Aim of the exercise: All of the records below should be retyped exactly, with no pictures included.

Information:

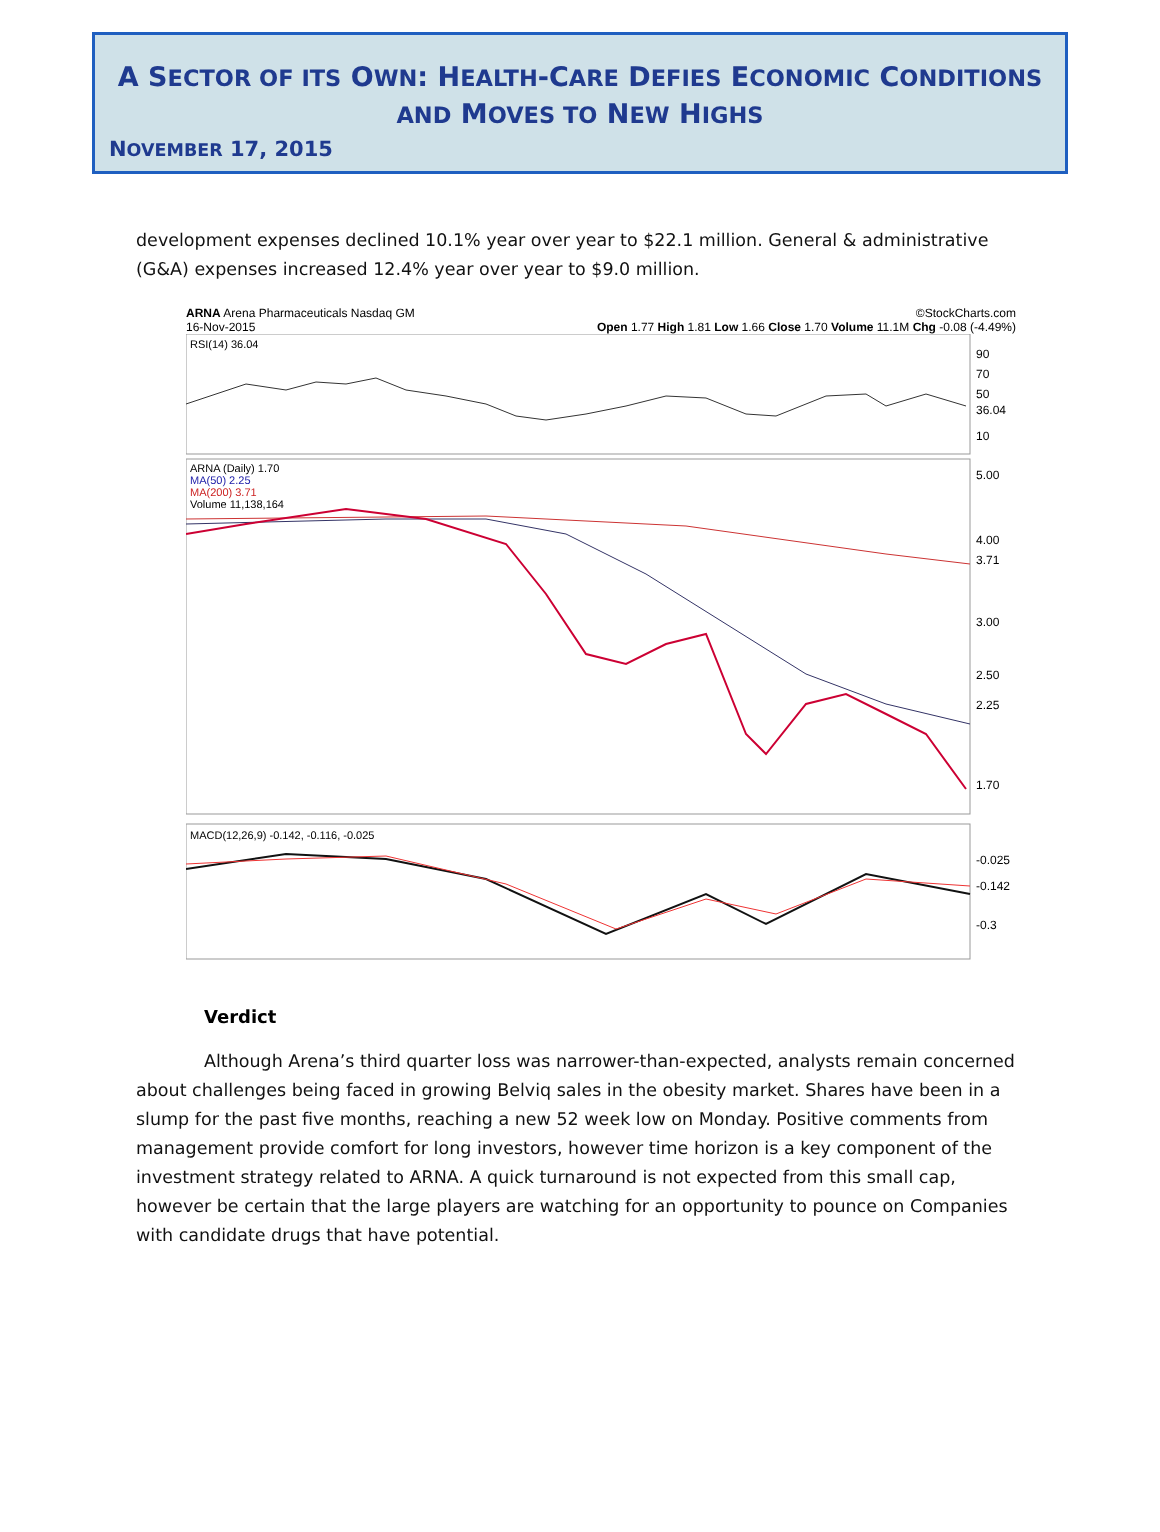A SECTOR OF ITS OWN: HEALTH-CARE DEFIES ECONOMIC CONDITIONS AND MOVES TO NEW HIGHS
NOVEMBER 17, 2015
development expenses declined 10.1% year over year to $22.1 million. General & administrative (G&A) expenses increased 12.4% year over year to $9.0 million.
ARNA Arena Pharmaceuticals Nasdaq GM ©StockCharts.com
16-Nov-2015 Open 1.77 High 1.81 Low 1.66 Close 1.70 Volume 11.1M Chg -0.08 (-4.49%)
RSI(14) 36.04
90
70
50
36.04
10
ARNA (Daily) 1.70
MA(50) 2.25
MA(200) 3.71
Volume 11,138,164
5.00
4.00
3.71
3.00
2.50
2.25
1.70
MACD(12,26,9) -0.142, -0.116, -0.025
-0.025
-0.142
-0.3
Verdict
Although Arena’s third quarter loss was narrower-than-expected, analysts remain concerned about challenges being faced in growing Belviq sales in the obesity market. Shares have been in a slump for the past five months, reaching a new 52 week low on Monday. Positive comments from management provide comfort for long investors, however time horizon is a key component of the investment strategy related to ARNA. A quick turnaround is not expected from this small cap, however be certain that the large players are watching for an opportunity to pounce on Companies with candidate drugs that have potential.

Problem solution:
A SECTOR OF ITS OWN: HEALTH-CARE DEFIES ECONOMIC CONDITIONS AND MOVES TO NEW HIGHS
NOVEMBER 17, 2015
development expenses declined 10.1% year over year to $22.1 million. General & administrative (G&A) expenses increased 12.4% year over year to $9.0 million.
ARNA Arena Pharmaceuticals Nasdaq GM ©StockCharts.com
16-Nov-2015 Open 1.77 High 1.81 Low 1.66 Close 1.70 Volume 11.1M Chg -0.08 (-4.49%)
RSI(14) 36.04
90
70
50
36.04
10
ARNA (Daily) 1.70
MA(50) 2.25
MA(200) 3.71
Volume 11,138,164
5.00
4.00
3.71
3.00
2.50
2.25
1.70
MACD(12,26,9) -0.142, -0.116, -0.025
-0.025
-0.142
-0.3
Verdict
Although Arena’s third quarter loss was narrower-than-expected, analysts remain concerned about challenges being faced in growing Belviq sales in the obesity market. Shares have been in a slump for the past five months, reaching a new 52 week low on Monday. Positive comments from management provide comfort for long investors, however time horizon is a key component of the investment strategy related to ARNA. A quick turnaround is not expected from this small cap, however be certain that the large players are watching for an opportunity to pounce on Companies with candidate drugs that have potential.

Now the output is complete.